The report highlights that even though demand for plant-based drinks is growing, the volume of cow’s milk sold remains stable.
AHDB trainee analyst Hannah Clarke said the figures suggested shoppers were not necessarily switching away from cow’s milk but trying the alternatives as something new.
Ms Clarke’s report quoted figures collated by market analysts Kantar.
“Despite the noise around plant-based beverages, the Kantar data showed consumer spend on cow’s milk in the year to 16 June 2019 grew by 2.2%,” Ms Clarke said.
The increase was largely driven by price rises as volumes remained relatively flat at 0.4%, down on the previous year, Ms Clarke added.
Within the cow’s milk figures, semi-skimmed milk still occupies the largest share of volume sales at 60.5%.

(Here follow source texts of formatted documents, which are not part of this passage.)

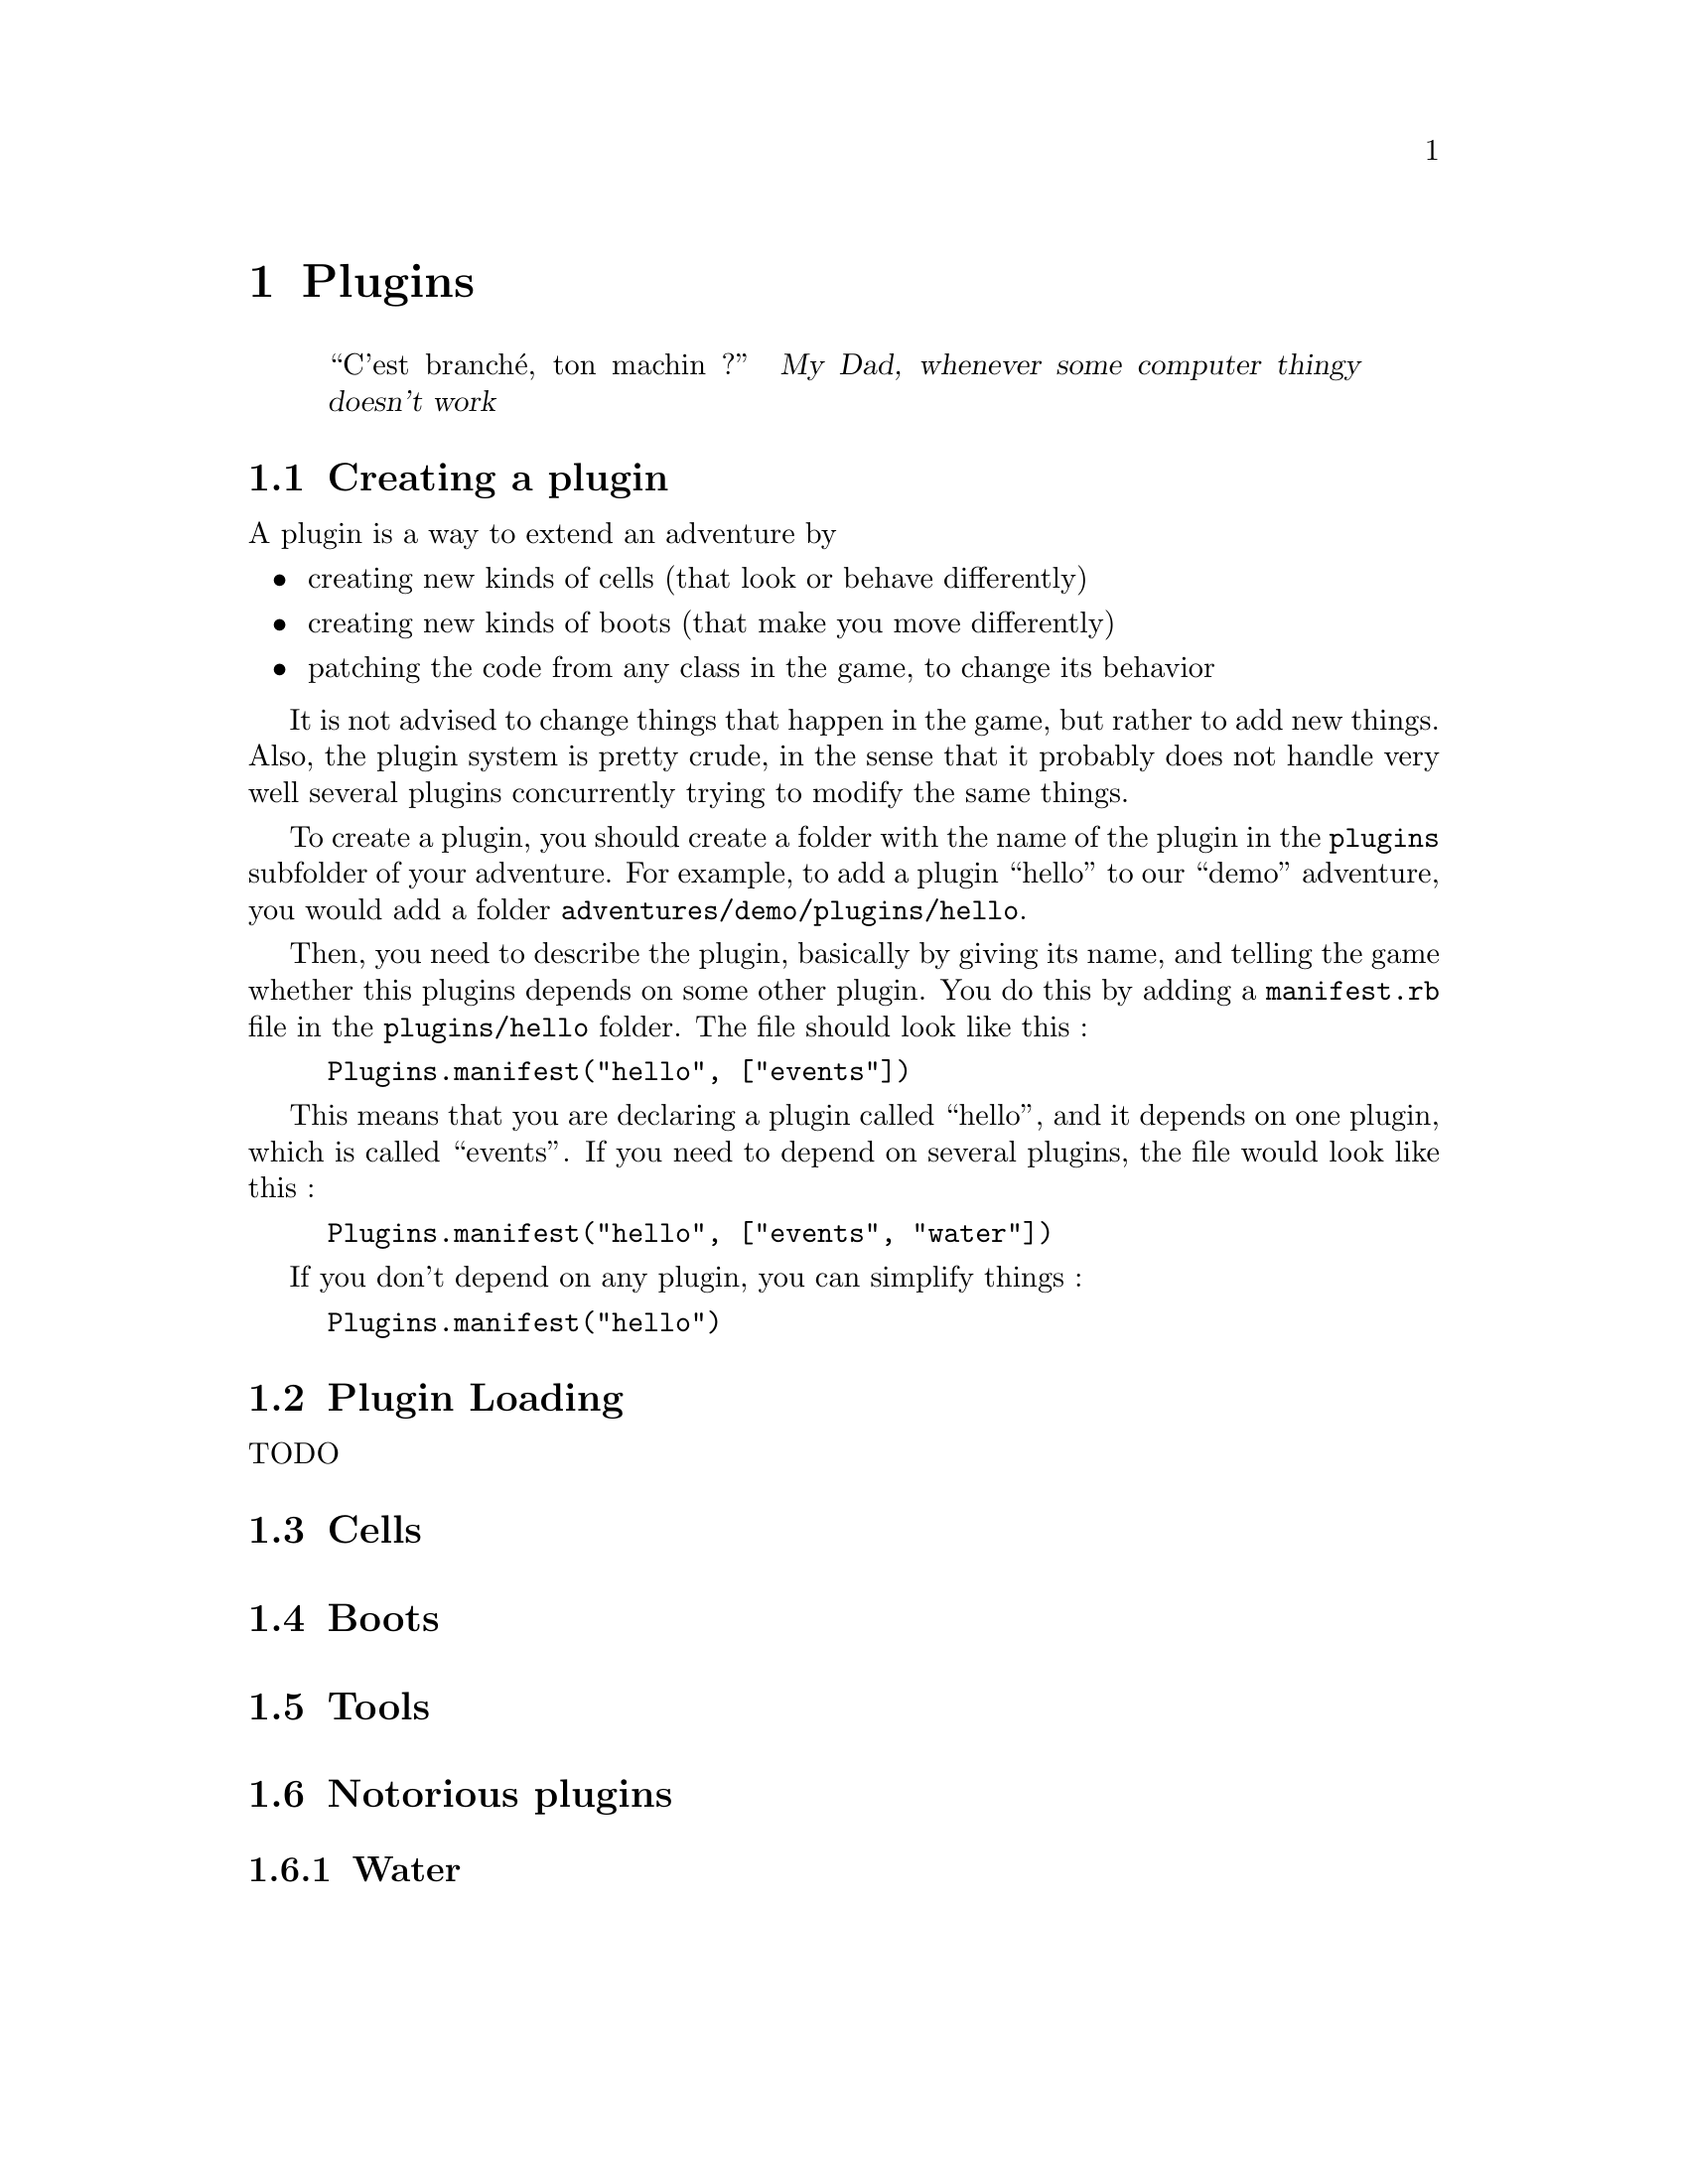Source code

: @node Plugins, Editor, Stories, Top
@chapter Plugins

@quotation
``C'est branché, ton machin ?''
@cite{My Dad, whenever some computer thingy doesn't work}
@end quotation

@menu
* Creating a plugin::
* Cells::
* Boots::
* Tools::
* Notorious plugins::
@end menu

@node Creating a plugin, Cells, Plugins, Plugins
@section Creating a plugin

A plugin is a way to extend an adventure by
@itemize
@item
creating new kinds of cells (that look or behave differently)
@item
creating new kinds of boots (that make you move differently)
@item
patching the code from any class in the game, to change its behavior
@end itemize

It is not advised to change things that happen in the game, but rather
to add new things.  Also, the plugin system is pretty crude, in the
sense that it probably does not handle very well several plugins
concurrently trying to modify the same things. 

To create a plugin, you should create a folder with the name of the plugin in the @file{plugins} subfolder of your adventure. 
For example, to add a plugin ``hello'' to our ``demo'' adventure, you would add a folder @file{adventures/demo/plugins/hello}.

Then, you need to describe the plugin, basically by giving its name, and telling the game whether this plugins depends on 
some other plugin. You do this by adding a @file{manifest.rb} file in the @file{plugins/hello} folder. The file should look like this : 

@example
Plugins.manifest("hello", ["events"])
@end example

This means that you are declaring a plugin called ``hello'', and it depends on one plugin, which is called ``events''. 
If you need to depend on several plugins, the file would look like this : 

@example
Plugins.manifest("hello", ["events", "water"])
@end example

If you don't depend on any plugin, you can simplify things : 

@example
Plugins.manifest("hello")
@end example

@node Plugin Loading
@section Plugin Loading

TODO

@node Cells, Boots, Creating a plugin, Plugins
@section Cells
@comment  node-name,  next,  previous,  up

@node Boots, Tools, Cells, Plugins
@section Boots
@comment  node-name,  next,  previous,  up

@node Tools, Notorious plugins, Boots, Plugins
@section Tools

@menu
* Notorious plugins::
@end menu

@node Notorious plugins,  , Tools, Plugins
@section  Notorious plugins
@comment  node-name,  next,  previous,  up

@menu
* Water::
@end menu

@node Water,  , Notorious plugins, Notorious plugins
@subsection Water
@comment  node-name,  next,  previous,  up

But sales of whole and modified milk – such as Arla Protein – have grown.
Organic milk has also seen gradual growth over the period, with the sector accounting for 2.8% volume share of the total cow’s milk market, Ms Clarke pointed out.
But the increase in sales was not down to new customers – it was due to existing shoppers buying more per trip, she explained.
This meant that despite relatively flat prices, the total sales value of organic milk had risen by 2.6% in the 12-month period.
In contrast to the stable volume of cow’s milk sold, plant-based beverages saw sales values increase by 18% to a total of £269.4m.
“The growth is testament to innovative branding and marketing, increasing shopper penetration by 9.1% on the year to 28.9% of GB households.
Rise of nut milk
“New entrants such as nut and oat drinks are also widening the reach and appeal of the sector,” Ms Clarke suggested.
These new entrants are not taking market share from cow’s milk but from long-established plant-based drinks such as soya, she said.
The market share of nut-based beverages overtook soya in the 12-month period to June 2019, with sales of £8m.
Likewise, oat-based drinks saw substantial growth and now account for a market share equivalent to more than half that of soya beverages.
The growth in oat drinks may be starting to address consumer concerns over the potential environmental footprint of other plant-based drinks, especially in terms of water use, Ms Clarke said.